I tried taking cold showers for a week, and it changed my life. Here's how
Our writer braves a week of cold showers to try and find its rumoured benefits


By Matt Evans
Cold showers are said to be extremely beneficial. The purported benefits of a freezing cold start to the day include a better immune system, more energy, improved mental health, and even cleaner skin and softer hair. Just like green smoothies (whizzed up in one of our best blenders, probably) and learning how to meditate, it's a health trend very popular with self-improvement junkies because it's absolutely free to try.
A few of these health and fitness claims are backed up by science: for example, people who completed a month-long cold shower trial were 29% less likely to call in sick for work, according to one study. However, there's lots of claims we couldn't find evidence for.
After writing this article about the reported benefits of a cold soak last week, I decided to try it myself. For one week, I took freezing cold showers every day to see if I noticed any health benefits. I tried this despite the fact it's currently December, and it's already freezing cold outside.
Cold shower challenge: Method
There's several ways of trying cold showers. One of them is to start the shower hot as normal, and slowly turn the tap all the way to cold in the last few minutes. This is known as the "James Bond shower" as it's a habit popularised by Ian Fleming's superspy.
A quick search around the internet revealed plenty of other ways to "ease yourself in" to the cold shower mindset, setting the shower at varying temperatures to get you used to the experience. However, I decided this was the coward's way out. Instead, I turned the shower to freezing cold, set a timer on my phone to one minute and fifteen seconds, and charged in like I was heading into a gladiatorial arena.
Perhaps unsurprisingly, it was really, really unpleasant. The water stung, and the first thirty seconds comprised of me dancing in and out of the water's path, swearing my head off.
As the shower dragged on, I remembered some of wellness guru Wim Hof's videos, in which he was submerged in ice water, breathing deeply like he was meditating. So I stopped moving and stayed under the water jets, taking deep breaths, and it got better. I still wouldn't say "pleasant", but it did get better.
Over the course of the week, I did exactly the same thing – set my timer to 75 seconds, and ran into the shower like I was going into battle. Things improved: by day three, the shower wasn't quite so unpleasant. By day seven, I had actually begun to look forward to it. Every time I came out of the shower, I was wired. It turns out wellness isn't just about using meditation apps and inhaling lavender through the best diffuser: this is zen practice for adrenaline junkies.
Cold shower challenge: Benefits
Whether my immune system picked up or not as a result of my short showers, I've got no idea. However, I did feel the burst of energy talked about in several research papers. I put this down to a spike of adrenaline caused by the intense physical sensation of extreme cold, which is sending loads of electrical impulses to my brain according to this study.
That same study, a review in hydrotherapy, also looks at the antidepressive effect of cold showers, caused by those same electrical impulses. The week before I started this study, I was feeling quite morose, mostly due to the ongoing effects of the pandemic. I'm not a depression sufferer (anxiety is my particular problem) but over the course of the cold shower challenge, I've been in pretty good spirits.

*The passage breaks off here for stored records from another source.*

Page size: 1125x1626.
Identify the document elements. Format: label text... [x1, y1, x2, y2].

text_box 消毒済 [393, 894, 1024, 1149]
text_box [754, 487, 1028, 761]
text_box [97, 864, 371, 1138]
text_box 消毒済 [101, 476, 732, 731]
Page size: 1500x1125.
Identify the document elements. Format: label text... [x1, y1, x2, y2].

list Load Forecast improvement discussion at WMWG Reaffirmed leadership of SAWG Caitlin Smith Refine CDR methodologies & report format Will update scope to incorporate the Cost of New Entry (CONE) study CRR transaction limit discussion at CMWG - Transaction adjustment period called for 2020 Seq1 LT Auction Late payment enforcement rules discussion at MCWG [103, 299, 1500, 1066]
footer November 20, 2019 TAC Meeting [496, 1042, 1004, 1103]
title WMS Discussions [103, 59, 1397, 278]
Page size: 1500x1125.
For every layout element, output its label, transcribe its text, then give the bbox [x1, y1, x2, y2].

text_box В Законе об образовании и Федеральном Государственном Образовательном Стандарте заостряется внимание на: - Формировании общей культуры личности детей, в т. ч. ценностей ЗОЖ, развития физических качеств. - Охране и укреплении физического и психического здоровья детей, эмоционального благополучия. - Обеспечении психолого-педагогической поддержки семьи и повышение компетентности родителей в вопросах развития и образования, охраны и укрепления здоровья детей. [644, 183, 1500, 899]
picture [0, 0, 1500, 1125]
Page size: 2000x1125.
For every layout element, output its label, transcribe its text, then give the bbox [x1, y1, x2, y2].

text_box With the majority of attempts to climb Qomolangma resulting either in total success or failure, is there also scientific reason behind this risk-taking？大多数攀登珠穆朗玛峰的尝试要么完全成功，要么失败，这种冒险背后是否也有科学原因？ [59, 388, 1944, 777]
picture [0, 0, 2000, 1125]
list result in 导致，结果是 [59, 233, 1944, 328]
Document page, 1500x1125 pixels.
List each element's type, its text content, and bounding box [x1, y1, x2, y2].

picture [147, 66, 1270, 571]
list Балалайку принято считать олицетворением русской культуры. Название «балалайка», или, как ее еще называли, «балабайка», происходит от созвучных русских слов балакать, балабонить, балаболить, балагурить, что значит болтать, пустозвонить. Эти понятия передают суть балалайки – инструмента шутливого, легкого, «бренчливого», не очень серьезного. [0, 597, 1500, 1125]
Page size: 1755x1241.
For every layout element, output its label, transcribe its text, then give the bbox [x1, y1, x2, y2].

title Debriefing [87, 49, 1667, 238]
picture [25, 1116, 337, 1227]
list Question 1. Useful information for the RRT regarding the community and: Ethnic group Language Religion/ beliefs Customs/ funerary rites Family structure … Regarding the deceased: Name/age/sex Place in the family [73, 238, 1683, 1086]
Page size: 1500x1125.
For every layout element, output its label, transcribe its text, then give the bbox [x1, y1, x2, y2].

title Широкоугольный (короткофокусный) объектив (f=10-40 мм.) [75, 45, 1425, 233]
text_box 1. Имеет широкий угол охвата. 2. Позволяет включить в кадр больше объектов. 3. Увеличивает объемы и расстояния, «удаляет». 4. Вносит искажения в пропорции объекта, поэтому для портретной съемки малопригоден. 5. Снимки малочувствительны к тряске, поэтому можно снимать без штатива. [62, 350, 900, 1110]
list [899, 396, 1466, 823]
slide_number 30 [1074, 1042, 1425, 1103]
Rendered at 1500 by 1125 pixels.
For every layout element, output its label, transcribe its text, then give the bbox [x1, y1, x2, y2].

I can't say I'm 100% confident this is all to do with the showers: in these stressful times when we're all stuck at home, it's very normal for periods of low mood to come and go.
I swear my skin and hair look and feel a little bit softer too, although this could be a bit of a placebo effect.
Cold shower challenge: Why it changed my life
So if I only felt the very mild benefits above, why did I write "it changed my life" in the heading above? By far the biggest benefit by far was something largely unquantifiable, a phenomenon writer Julien Smith calls "the Flinch".
When you're about to take a cold shower, you experience a sudden spike of fear just as you're about to step forward into the water, which gives you pause. That survival instinct would have been very good for us in caveman times, but these days, we're afraid of the wrong things. Fear stops us sticking our hands up in class, volunteering for big work projects, asking out that man or woman, and lots of other things we shouldn't be afraid of, but we are.
By taking a cold shower every day, we're overcoming that flinch and throwing ourselves into an uncomfortable situation, even for a minute. When we're all stuck at home as a result of the pandemic, we get very few chances to overcome our fears and do something about them.
By taking a cold shower every morning, I've been starting each day with an act of courage, which is good practice for beating the flinch when it next rears its ugly head. That, in a very small way, is pretty life-changing.